No es la primera vez que Pérez Fonseca sufre en prisión los dolores que le provocan las úlceras y no recibe la atención médica necesaria. En enero de 2024 tuvo dolores y vómitos durante varios días, pero en la cárcel no había medicamentos para tratarlo, lo que fue denunciado por su familia.

El grupo de asesoría jurídica Cubalex recordó en aquel momento en su cuenta de X que "la denegación de atención médica va en contra de los principios establecidos en la Convención contra la Tortura y Otros Tratos o Penas Crueles, Inhumanos o Degradantes".

Pérez Fonseca fue condenado por el Tribunal Municipal de San José de las Lajas, en la provincia Mayabeque, a diez años de privación de libertad por romper un retrato de Fidel Castro durante las protestas antigubernamentales de julio de 2021, en San José de las Lajas.

Sobre las condiciones del penal en el que cumple su condena Pérez Fonseca, su hermano, el activista Albert Fonse, escribió este martes en su perfil de Facebook: "En la prisión de Quivicán, provincia de Mayabeque, los reclusos llevan cinco días sin agua.

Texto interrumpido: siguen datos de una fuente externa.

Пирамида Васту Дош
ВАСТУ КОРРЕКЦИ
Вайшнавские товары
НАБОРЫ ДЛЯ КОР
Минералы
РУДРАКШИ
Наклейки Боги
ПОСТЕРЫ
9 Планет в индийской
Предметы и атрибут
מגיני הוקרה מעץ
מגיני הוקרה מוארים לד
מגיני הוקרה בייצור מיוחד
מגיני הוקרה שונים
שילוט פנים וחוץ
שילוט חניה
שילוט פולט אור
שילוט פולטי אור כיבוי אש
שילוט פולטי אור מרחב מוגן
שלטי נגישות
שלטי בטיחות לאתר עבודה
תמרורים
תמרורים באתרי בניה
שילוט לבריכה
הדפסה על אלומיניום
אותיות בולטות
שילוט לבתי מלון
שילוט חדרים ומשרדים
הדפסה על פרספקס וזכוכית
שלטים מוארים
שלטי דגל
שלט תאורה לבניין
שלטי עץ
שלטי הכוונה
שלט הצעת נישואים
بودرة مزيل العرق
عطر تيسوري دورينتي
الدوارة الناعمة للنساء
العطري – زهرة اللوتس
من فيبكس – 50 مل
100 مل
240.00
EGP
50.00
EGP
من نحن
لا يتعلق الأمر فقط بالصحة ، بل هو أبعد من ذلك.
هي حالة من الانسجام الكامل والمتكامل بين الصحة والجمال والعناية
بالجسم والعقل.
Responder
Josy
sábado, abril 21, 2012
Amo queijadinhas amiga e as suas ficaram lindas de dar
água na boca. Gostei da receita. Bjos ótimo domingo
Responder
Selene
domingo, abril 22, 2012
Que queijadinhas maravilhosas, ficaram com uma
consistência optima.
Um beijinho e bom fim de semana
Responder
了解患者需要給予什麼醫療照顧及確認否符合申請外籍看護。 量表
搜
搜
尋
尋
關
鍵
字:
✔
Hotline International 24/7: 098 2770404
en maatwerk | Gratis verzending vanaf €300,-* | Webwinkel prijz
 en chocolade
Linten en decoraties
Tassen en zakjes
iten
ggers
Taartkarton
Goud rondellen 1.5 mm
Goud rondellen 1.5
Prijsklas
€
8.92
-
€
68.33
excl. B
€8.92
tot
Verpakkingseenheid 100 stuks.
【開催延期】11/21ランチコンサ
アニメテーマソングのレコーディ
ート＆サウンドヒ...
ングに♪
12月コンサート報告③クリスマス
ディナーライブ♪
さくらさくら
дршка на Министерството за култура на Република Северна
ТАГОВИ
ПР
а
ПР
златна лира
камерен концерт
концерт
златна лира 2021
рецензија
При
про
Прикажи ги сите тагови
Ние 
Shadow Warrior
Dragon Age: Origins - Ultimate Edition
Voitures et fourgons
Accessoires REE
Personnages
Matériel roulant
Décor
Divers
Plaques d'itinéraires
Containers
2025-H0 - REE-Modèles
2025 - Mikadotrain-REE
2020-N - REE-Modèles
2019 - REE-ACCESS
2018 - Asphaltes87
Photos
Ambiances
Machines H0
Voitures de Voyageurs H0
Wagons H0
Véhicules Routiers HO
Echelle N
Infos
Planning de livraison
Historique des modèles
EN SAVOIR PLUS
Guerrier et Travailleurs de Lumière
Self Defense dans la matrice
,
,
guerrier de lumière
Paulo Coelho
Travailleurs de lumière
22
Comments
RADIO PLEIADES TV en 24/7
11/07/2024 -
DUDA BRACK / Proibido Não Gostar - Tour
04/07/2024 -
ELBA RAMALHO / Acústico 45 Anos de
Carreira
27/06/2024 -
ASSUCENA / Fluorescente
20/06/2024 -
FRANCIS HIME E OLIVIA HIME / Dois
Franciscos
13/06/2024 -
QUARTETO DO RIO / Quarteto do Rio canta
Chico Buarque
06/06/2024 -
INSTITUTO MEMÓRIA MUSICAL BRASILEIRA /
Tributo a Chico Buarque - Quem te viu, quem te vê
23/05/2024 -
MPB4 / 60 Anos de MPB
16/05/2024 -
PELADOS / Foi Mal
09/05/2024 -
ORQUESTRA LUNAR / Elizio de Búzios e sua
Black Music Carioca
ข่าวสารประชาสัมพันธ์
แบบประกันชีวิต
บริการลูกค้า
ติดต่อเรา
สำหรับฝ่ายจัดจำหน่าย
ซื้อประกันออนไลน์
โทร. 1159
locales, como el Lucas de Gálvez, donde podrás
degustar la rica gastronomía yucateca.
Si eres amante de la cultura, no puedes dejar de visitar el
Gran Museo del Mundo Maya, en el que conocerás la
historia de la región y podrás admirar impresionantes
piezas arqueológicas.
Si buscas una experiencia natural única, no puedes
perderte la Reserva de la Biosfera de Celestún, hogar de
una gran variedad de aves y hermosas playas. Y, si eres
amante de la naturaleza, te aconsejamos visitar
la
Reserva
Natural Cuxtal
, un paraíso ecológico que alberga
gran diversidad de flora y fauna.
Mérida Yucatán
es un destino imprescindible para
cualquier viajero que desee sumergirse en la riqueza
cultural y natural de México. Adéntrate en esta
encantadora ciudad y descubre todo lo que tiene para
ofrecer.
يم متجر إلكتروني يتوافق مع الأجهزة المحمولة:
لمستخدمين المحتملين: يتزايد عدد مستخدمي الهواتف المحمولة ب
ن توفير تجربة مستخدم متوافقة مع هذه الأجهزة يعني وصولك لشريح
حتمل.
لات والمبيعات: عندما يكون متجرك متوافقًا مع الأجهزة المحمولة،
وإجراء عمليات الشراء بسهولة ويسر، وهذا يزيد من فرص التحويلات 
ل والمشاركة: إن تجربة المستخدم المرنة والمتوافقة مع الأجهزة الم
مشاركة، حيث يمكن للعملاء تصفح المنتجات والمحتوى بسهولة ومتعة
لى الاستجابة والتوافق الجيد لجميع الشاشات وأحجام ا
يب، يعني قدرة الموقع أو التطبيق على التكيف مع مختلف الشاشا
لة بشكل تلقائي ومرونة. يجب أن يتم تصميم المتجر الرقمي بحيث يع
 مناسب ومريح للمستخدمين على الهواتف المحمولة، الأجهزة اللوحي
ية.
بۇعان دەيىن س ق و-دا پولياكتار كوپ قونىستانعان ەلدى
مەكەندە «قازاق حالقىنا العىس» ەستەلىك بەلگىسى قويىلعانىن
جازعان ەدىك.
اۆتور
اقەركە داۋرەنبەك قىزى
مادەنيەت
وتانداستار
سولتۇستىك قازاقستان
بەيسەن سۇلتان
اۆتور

No tienen ni una gota para beber, para asearse ni para limpiar las celdas. Ante la desesperación, las autoridades militares no ofrecen soluciones, solo represión y castigos".

"Como si no bastara el hambre que ya padecen, la falta total de medicinas y la ausencia de atención médica, ahora se suma la imposibilidad de bañarse o hidratarse. La prisión está sobrepoblada, con entre 15 y 20 presos más por destacamento de lo permitido. Esto ha provocado un aumento de enfermedades, brotes de violencia y un clima de tensión permanente entre los internos", agregó.

"Lo que ocurre en Quivicán no es un caso aislado: todas las prisiones cubanas funcionan como campos de concentración, como centros de exterminio silencioso donde la vida y la dignidad de un ser humano no valen nada, donde castiga al ser humano eliminándole la dignidad", concluyó.